For more information, contact:

Ron Adams, Chief of Railroads and Harbors

(608) 267-9284, [email protected]

Wisconsin and Illinois support has resulted in substantial ridership increases

Amtrak’s Hiawatha Service provides seven round trips a day between Milwaukee and Chicago transporting three-quarters of a million passengers a year. Trains are frequently full, but that hasn’t always been the case. Shortly after the National Railroad Passenger Corporation was created by Congress in 1970 to take over passenger rail services previously operated by private freight railroad companies, it coined the name Amtrak. Service began between Milwaukee and Chicago in May 1971 with four daily round trips. Over the years, it had as many as five and as few as two round trips a day.
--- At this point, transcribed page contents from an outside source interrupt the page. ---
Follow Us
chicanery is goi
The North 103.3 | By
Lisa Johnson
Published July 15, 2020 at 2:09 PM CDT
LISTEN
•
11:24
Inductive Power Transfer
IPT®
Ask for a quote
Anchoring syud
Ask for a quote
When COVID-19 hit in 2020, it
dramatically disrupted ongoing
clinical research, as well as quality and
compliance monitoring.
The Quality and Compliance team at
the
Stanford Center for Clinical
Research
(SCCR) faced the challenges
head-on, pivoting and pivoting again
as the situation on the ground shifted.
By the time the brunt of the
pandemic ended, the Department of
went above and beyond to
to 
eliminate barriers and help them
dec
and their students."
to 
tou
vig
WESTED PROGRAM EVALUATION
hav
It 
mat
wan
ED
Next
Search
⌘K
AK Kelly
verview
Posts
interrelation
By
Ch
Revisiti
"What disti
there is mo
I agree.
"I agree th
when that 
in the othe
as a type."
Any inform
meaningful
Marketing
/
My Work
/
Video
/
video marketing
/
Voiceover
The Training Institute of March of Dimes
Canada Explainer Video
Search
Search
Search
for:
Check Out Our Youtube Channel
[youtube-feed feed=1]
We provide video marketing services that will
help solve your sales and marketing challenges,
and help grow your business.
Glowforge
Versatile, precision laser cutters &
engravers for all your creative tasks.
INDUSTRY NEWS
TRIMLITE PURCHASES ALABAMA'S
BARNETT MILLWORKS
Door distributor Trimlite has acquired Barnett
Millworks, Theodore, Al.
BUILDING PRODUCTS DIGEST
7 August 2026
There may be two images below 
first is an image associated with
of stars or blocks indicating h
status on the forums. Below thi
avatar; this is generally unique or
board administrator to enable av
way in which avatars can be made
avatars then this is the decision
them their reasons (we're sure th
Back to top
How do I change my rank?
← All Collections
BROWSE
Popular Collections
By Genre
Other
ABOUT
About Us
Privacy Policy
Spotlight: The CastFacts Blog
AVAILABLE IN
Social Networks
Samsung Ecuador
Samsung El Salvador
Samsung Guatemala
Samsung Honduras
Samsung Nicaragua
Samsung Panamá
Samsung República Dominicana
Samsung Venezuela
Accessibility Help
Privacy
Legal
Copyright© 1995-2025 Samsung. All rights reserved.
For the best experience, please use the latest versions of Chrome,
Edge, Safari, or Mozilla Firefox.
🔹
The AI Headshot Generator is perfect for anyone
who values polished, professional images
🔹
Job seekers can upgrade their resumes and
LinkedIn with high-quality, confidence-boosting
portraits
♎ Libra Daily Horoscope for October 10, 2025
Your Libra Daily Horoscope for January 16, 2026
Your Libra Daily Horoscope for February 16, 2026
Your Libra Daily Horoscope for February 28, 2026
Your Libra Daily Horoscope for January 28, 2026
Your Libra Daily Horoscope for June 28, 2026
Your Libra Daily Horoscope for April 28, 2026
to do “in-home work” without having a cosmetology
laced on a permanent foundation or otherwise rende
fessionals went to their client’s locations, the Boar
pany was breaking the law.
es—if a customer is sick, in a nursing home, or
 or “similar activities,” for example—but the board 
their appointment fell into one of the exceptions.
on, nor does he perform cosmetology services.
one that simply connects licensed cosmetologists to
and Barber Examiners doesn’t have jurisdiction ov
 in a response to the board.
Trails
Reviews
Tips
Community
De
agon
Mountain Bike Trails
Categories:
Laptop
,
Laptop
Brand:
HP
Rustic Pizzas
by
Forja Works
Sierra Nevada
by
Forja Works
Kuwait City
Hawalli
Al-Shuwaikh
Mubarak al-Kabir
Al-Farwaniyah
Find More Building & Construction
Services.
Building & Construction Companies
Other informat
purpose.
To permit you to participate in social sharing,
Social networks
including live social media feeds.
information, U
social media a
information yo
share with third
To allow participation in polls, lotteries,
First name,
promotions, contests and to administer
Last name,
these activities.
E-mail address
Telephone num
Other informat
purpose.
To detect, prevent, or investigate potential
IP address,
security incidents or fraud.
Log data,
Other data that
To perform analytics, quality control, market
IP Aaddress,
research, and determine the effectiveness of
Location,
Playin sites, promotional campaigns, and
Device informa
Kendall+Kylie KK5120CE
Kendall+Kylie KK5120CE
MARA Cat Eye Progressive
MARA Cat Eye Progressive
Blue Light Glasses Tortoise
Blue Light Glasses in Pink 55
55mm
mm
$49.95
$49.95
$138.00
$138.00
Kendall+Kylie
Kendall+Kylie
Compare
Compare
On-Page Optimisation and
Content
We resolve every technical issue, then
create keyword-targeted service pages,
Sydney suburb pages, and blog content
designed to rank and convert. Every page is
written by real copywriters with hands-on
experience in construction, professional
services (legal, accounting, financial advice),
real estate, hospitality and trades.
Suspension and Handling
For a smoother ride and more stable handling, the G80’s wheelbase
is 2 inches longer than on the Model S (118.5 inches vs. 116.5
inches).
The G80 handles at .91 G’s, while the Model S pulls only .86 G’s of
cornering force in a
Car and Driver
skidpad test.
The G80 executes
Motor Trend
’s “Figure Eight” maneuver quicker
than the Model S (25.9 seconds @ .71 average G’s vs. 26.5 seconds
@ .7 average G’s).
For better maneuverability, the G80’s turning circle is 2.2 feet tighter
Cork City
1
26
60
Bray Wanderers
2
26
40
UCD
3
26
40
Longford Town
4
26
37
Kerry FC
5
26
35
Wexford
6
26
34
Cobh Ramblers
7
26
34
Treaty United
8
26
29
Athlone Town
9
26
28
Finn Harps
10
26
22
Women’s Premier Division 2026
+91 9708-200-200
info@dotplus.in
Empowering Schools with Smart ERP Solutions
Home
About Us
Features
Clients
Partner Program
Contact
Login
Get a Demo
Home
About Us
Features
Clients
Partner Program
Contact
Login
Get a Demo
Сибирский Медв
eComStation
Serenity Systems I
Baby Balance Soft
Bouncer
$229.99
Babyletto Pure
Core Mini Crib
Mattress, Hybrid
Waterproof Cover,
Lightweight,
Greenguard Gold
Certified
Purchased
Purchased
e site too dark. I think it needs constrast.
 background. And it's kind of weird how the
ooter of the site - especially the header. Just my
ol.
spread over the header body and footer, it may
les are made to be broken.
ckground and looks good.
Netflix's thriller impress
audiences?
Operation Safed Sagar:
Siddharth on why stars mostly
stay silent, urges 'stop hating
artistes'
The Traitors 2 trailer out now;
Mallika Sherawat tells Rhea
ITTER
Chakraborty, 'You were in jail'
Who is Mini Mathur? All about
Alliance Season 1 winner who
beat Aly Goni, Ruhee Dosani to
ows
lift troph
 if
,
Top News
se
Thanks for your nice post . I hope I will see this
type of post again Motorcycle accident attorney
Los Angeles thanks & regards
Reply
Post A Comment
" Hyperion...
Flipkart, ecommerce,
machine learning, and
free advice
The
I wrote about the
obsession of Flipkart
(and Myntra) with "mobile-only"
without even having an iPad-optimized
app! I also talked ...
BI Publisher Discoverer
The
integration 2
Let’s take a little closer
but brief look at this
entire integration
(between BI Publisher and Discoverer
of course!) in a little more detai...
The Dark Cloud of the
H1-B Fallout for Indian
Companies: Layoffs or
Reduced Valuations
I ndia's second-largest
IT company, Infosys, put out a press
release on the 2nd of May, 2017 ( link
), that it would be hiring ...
But in October 1989, the states of Wisconsin and Illinois began to provide financial support for the passenger rail service, bringing base service up to five round trips a day. During the first year of the state-supported service, ridership totaled 295,448.

As ridership increased over the years, the two states eventually agreed to sponsor a total of seven round trips, which is the current service level. Last year, Hiawatha ridership totaled 766,167. That increased ridership resulted in the Wisconsin Legislature authorizing the addition of a passenger rail car to the train set to reduce the number of times when there is standing room only.

“We’re extremely pleased with the results we’ve seen by providing the service,” Ron Adams, chief of Railroads and Harbors with the Wisconsin Department of Transportation said. “More people are coming to realize the convenience of taking the train between Milwaukee and Chicago. They don’t have to deal with traffic congestion and steep parking rates and can relax and know they’ll be where they need to be on time. Businesspeople use the time to work on their presentations and leisure travelers can read a book or simply enjoy the scenery.”

Wisconsin and Illinois continue to support the Hiawatha Service, sharing the costs 75/25-percent. Most of the Hiawatha line is in Wisconsin. Wisconsin has also committed to purchase two new train sets to replace the fleet of Amtrak passenger cars to enhance service. Each of the new train sets will consist of 14 cars with a capacity of 420 passengers. The new trains should be in operation within two years.

WisDOT is seeking funding under the American Recovery and Reinvestment Act to improve passenger rail service in Wisconsin. The department is seeking $12.4 million dollars to install crossovers in Kenosha County and to extend the platform at the Milwaukee Airport Rail Station to improve the Hiawatha service. It has also applied for funds to develop a $651.8 million extension of the service to Madison, with stops in Brookfield, Oconomowoc, and Watertown. If the application is approved, that service could start as early as 2013.